In that moment before I had been “knocked out” by the sedative for my first “real” operation, I started to think about a lot of things. One of them being, I know I’m not inflicted with a life-threatening disease, but why did I have to be one of the people that the world had elected to have cerebral palsy? Not necessarily, I hate my life and woe as me. Simply, my question being, everyone in this world suffers in some fashion or another, but how does fat decipher which people are going to experience which kinds of suffering? Is it by chance, or is there something in each person in the human race that has their personality or the people they surround themselves with that “decide” what kind of obstacles each individual might have to face?

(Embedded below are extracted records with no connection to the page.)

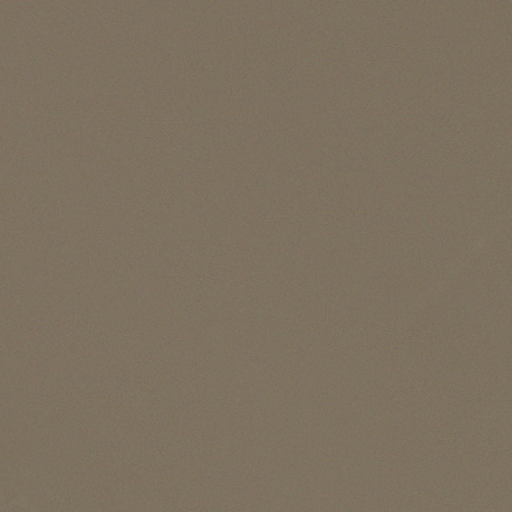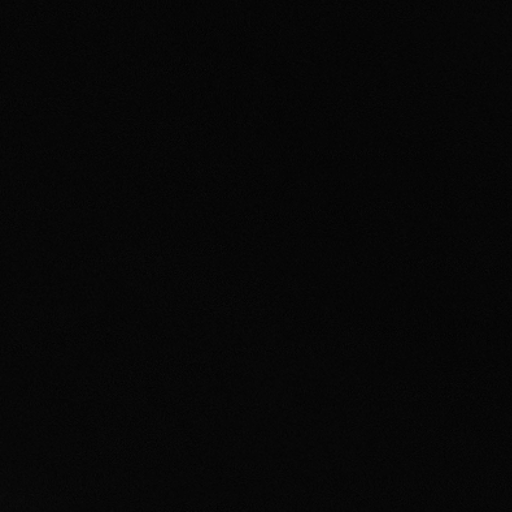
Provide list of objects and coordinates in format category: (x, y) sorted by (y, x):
river: (239, 310)
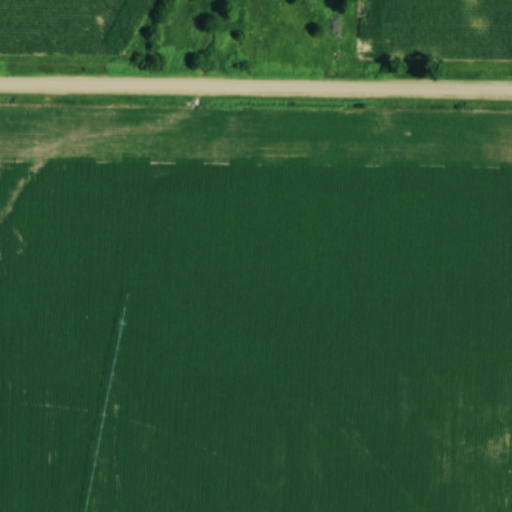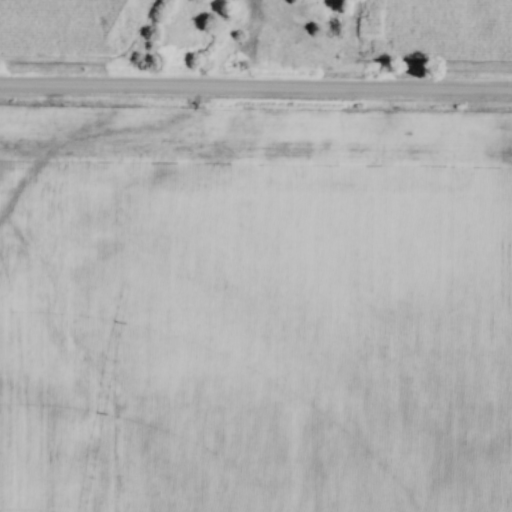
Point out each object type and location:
road: (255, 89)
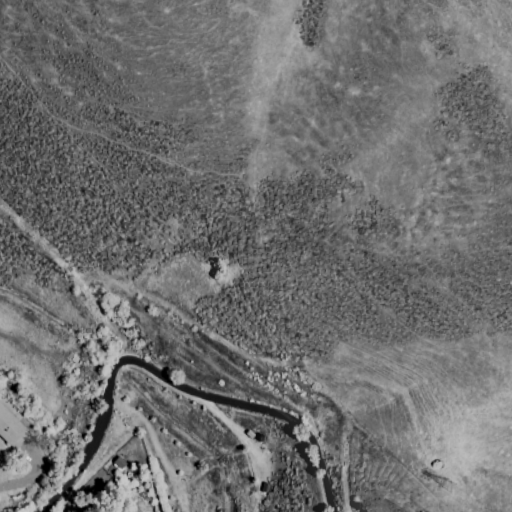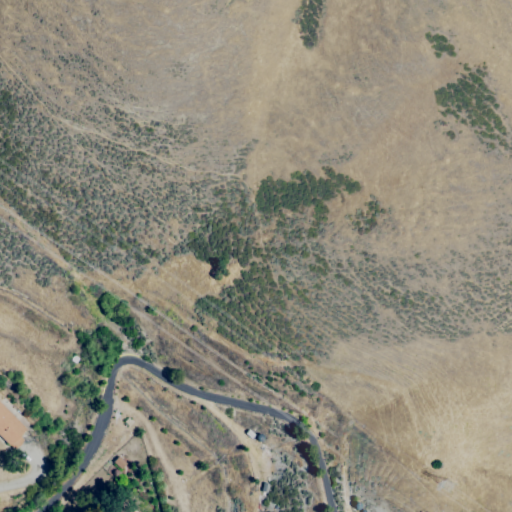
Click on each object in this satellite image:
building: (104, 305)
building: (74, 359)
road: (171, 381)
building: (128, 421)
building: (10, 427)
building: (9, 428)
building: (119, 461)
road: (29, 475)
power tower: (448, 487)
building: (121, 508)
building: (126, 508)
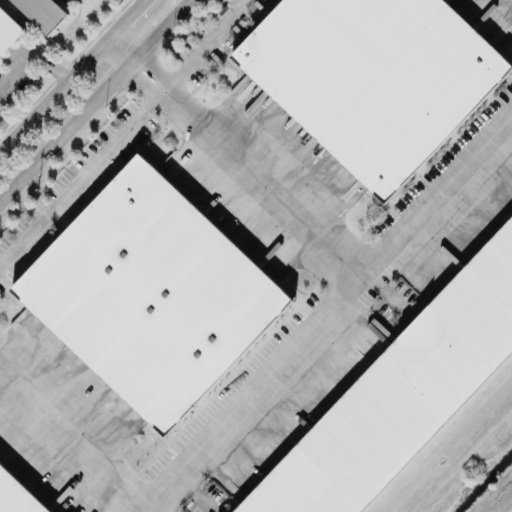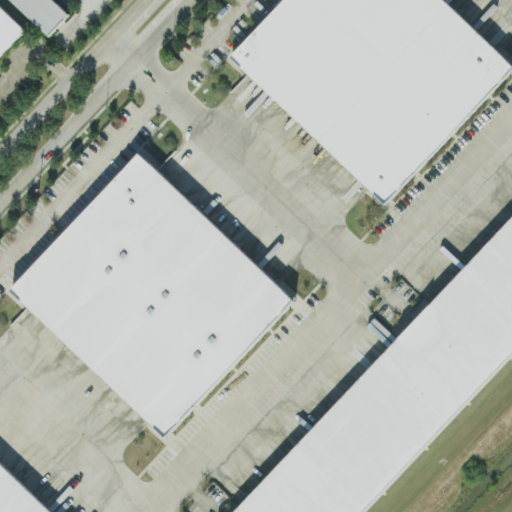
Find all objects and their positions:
road: (94, 1)
building: (43, 12)
road: (125, 18)
road: (80, 19)
road: (166, 22)
building: (8, 28)
road: (118, 49)
road: (32, 56)
building: (375, 77)
road: (53, 93)
road: (72, 121)
road: (121, 131)
road: (249, 169)
building: (153, 293)
road: (259, 390)
building: (402, 394)
building: (18, 495)
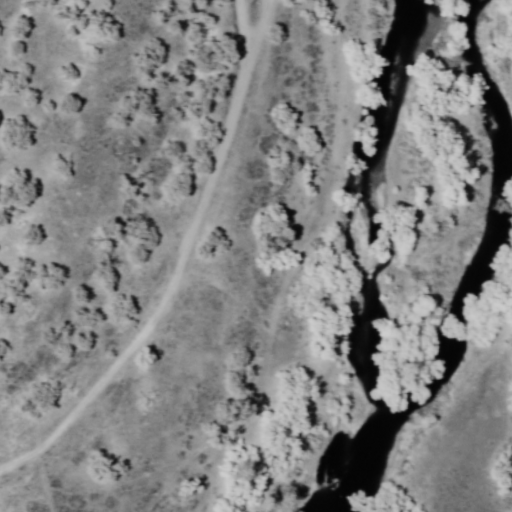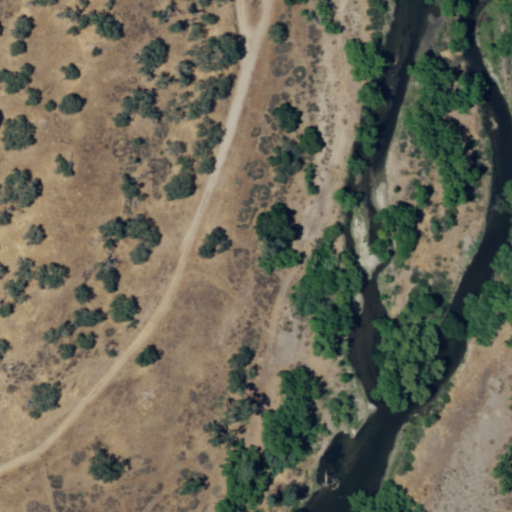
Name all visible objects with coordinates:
road: (264, 22)
road: (189, 239)
river: (469, 267)
road: (20, 451)
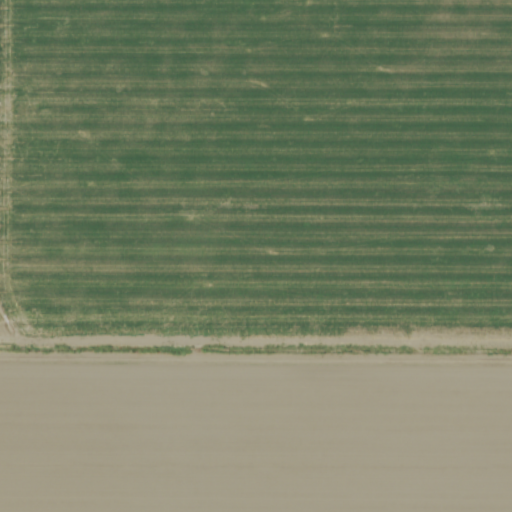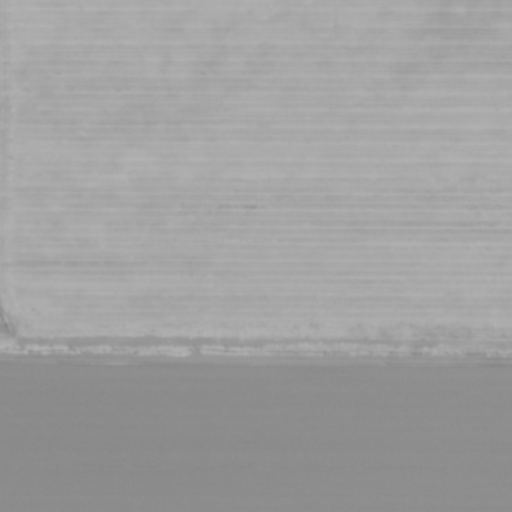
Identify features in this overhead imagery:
crop: (256, 256)
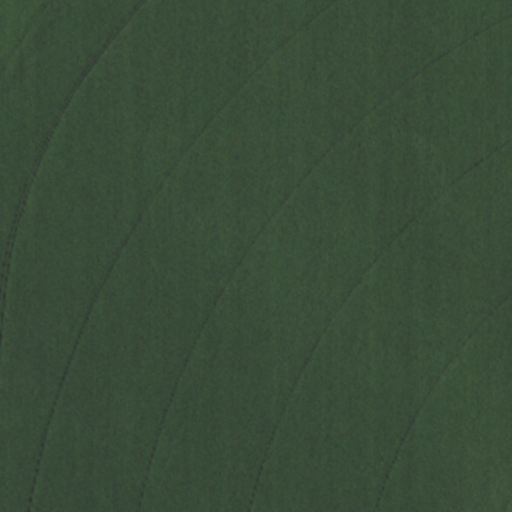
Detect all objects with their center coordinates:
crop: (255, 255)
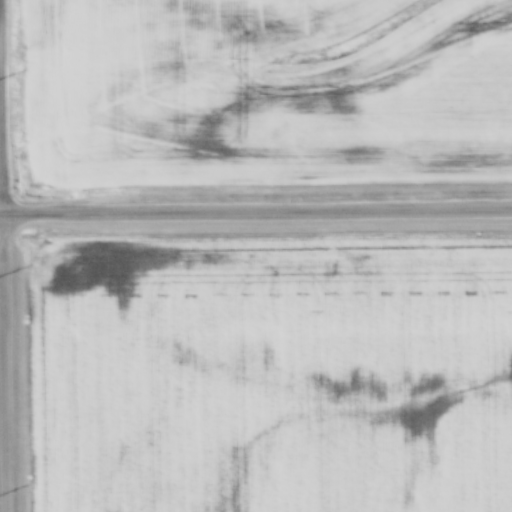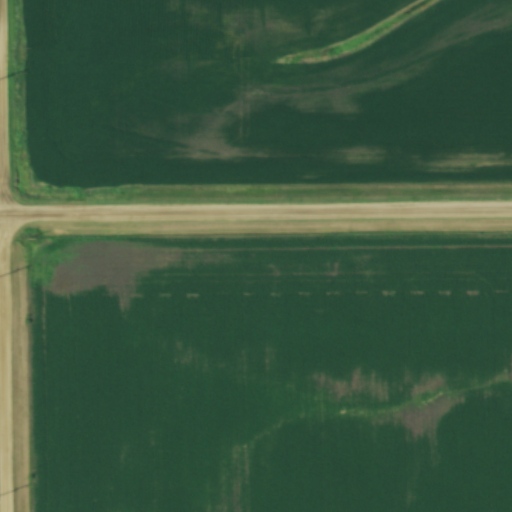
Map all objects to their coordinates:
road: (256, 212)
road: (2, 329)
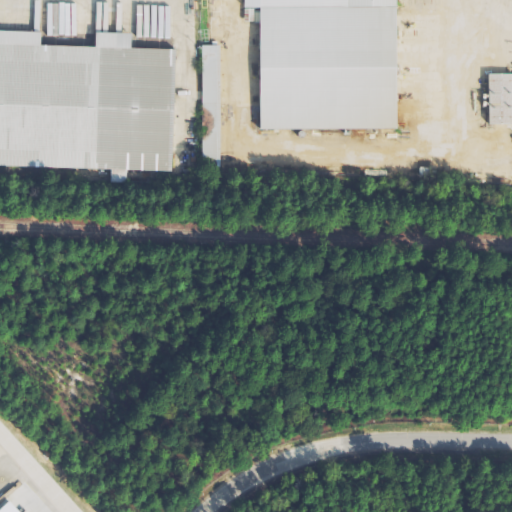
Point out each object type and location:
building: (328, 64)
building: (492, 99)
building: (500, 99)
building: (86, 104)
building: (211, 105)
railway: (256, 235)
building: (3, 507)
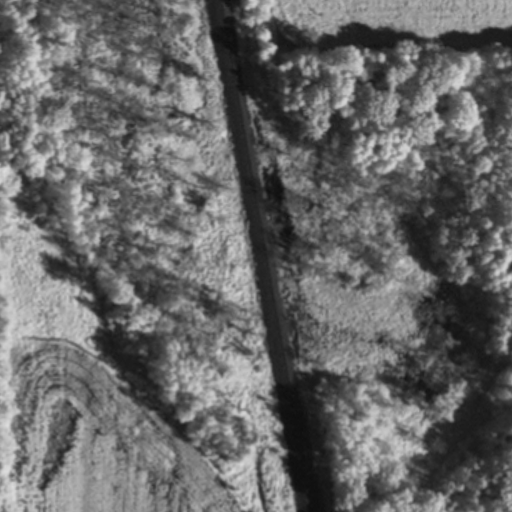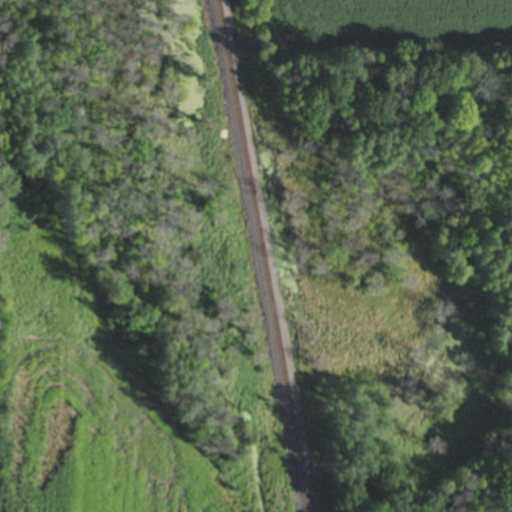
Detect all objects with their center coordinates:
railway: (265, 256)
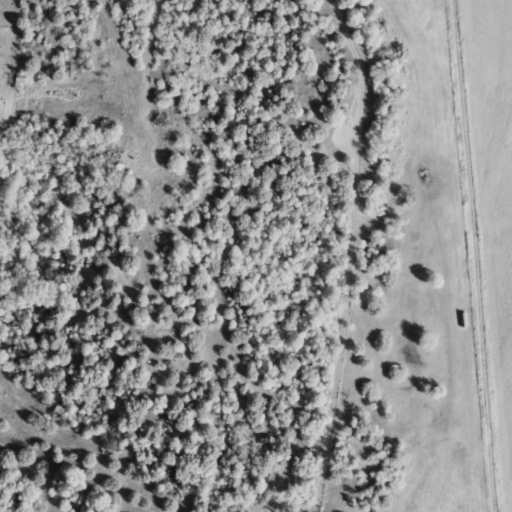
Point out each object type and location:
road: (475, 255)
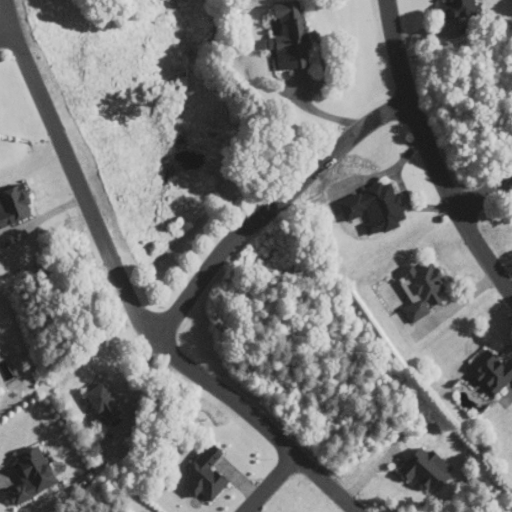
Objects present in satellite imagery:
building: (460, 8)
road: (6, 35)
building: (291, 37)
road: (431, 154)
road: (486, 190)
building: (375, 208)
road: (274, 210)
building: (424, 290)
road: (127, 294)
building: (492, 370)
building: (105, 402)
building: (205, 474)
road: (269, 483)
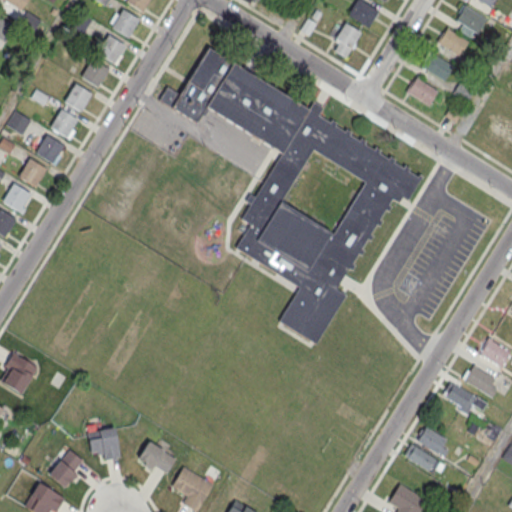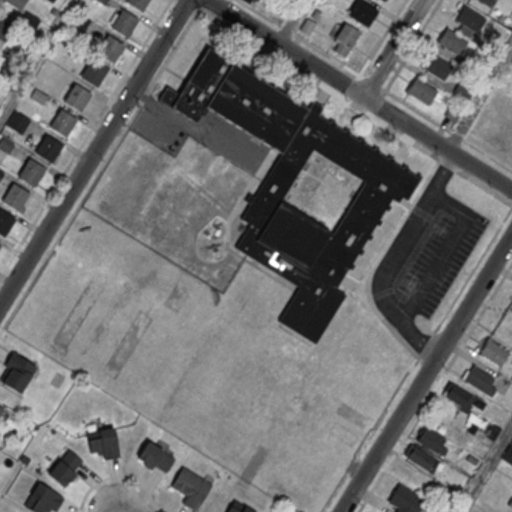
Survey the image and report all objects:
building: (49, 0)
building: (255, 0)
building: (382, 0)
building: (383, 0)
building: (251, 1)
building: (486, 2)
building: (486, 2)
building: (15, 3)
building: (137, 3)
building: (137, 3)
road: (195, 12)
building: (361, 12)
building: (361, 13)
building: (469, 17)
building: (80, 20)
building: (123, 21)
building: (468, 21)
building: (124, 22)
road: (291, 22)
building: (5, 29)
building: (4, 30)
building: (345, 38)
road: (382, 38)
building: (344, 39)
building: (451, 40)
building: (451, 41)
building: (110, 48)
road: (391, 48)
building: (111, 49)
road: (36, 60)
building: (435, 65)
building: (436, 66)
building: (93, 72)
building: (94, 72)
road: (354, 73)
building: (420, 89)
building: (421, 90)
road: (478, 94)
road: (359, 95)
building: (76, 96)
building: (76, 96)
building: (16, 121)
building: (17, 121)
building: (62, 122)
building: (63, 123)
building: (502, 125)
building: (501, 126)
road: (192, 127)
road: (85, 138)
building: (48, 148)
building: (48, 148)
road: (93, 151)
road: (445, 167)
building: (31, 171)
building: (31, 171)
building: (299, 187)
building: (299, 187)
building: (15, 197)
building: (16, 197)
building: (4, 222)
building: (5, 222)
building: (0, 243)
building: (0, 244)
road: (440, 253)
road: (396, 258)
road: (423, 345)
building: (494, 352)
building: (493, 353)
building: (16, 372)
building: (17, 372)
road: (426, 372)
building: (479, 380)
building: (480, 380)
road: (434, 387)
building: (460, 397)
building: (0, 408)
building: (0, 409)
building: (431, 439)
building: (432, 441)
building: (103, 442)
building: (103, 443)
building: (507, 454)
building: (418, 456)
building: (155, 457)
building: (418, 457)
building: (65, 467)
road: (485, 469)
road: (117, 476)
building: (190, 487)
building: (191, 487)
building: (42, 499)
building: (404, 499)
building: (405, 499)
building: (510, 502)
building: (510, 503)
building: (237, 507)
building: (238, 507)
road: (112, 508)
road: (124, 508)
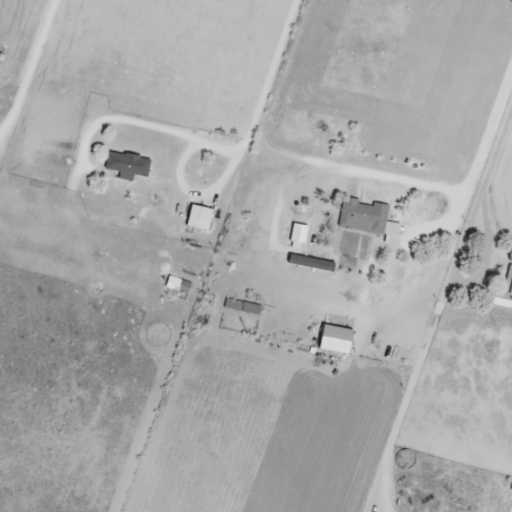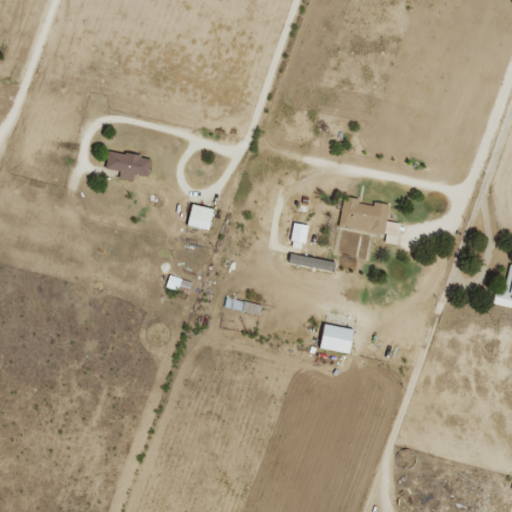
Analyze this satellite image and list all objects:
road: (31, 69)
building: (126, 164)
building: (198, 216)
building: (368, 218)
building: (297, 235)
building: (310, 261)
building: (177, 283)
building: (510, 285)
building: (502, 299)
building: (232, 303)
building: (250, 307)
building: (334, 338)
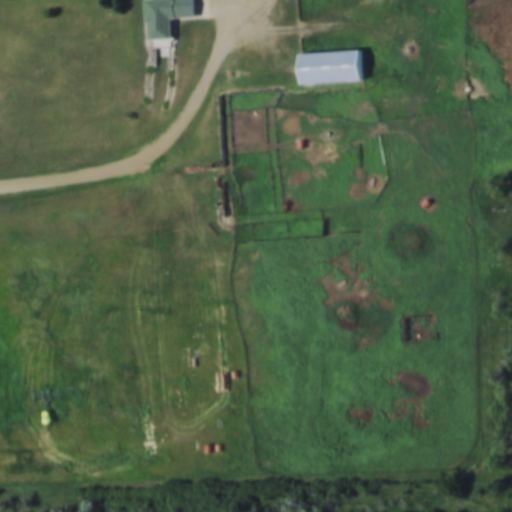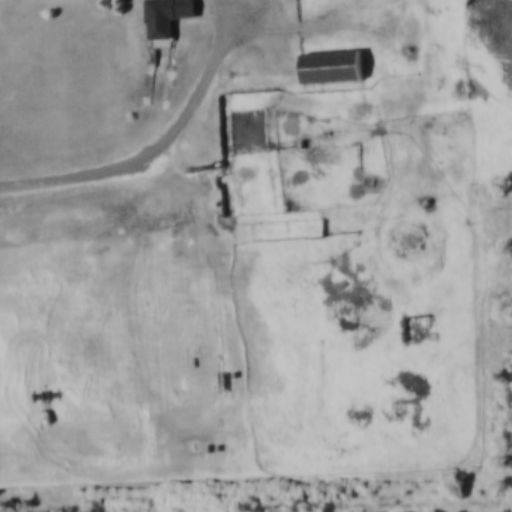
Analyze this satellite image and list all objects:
building: (268, 0)
building: (166, 17)
building: (139, 42)
building: (332, 68)
building: (301, 95)
road: (160, 143)
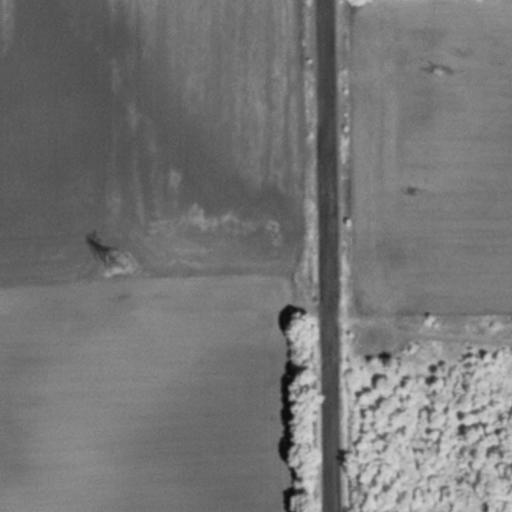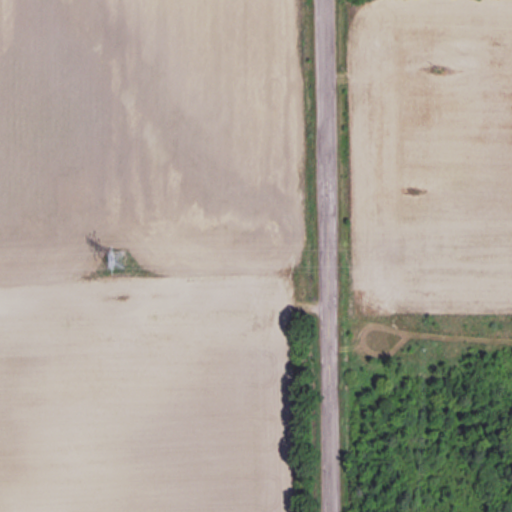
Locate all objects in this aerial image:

I am not saying that my case of cerebral palsy is a tragedy by any stretch of the imagination, nor have I experienced any kind of profound tragedy. But what makes certain people have profound tragedy at some point in their lives and others have substantial, but less severe suffering?

Another thought that I pondered before surgery was, People most often have a specific “topic” in their lives as their greatest point of suffering This often includes medical conditions or diseases or the idea that these conditions or diseases engendered their greatest point of suffering. People who haven’t had that experience before don’t know what that’s like, obviously. But what is not so obvious is the somewhat cold truth that if that scenario did not happen to them, they wouldn’t even pay attention to what’s going on in their bodies, certain things are in their bodies, or happen to their bodies when functioning normally, or that certain specific things could go haywire in their bodies, even though the truth of the matter is that if that little tiny enzyme in a “factory of workers” wasn’t working, they could have a high chance of death because of a serious “shortage” of that little tiny enzyme in the body that only people who are endocrinologists know about. But, even if your condition is neuromuscular and not enzymic, like mine, even if you are not by any means a pessimist, then you start to think about it more. You start to think non-pessimistically about how the world chose you to be inherently intrigued by your little factory that didn’t have you end up suffering after all.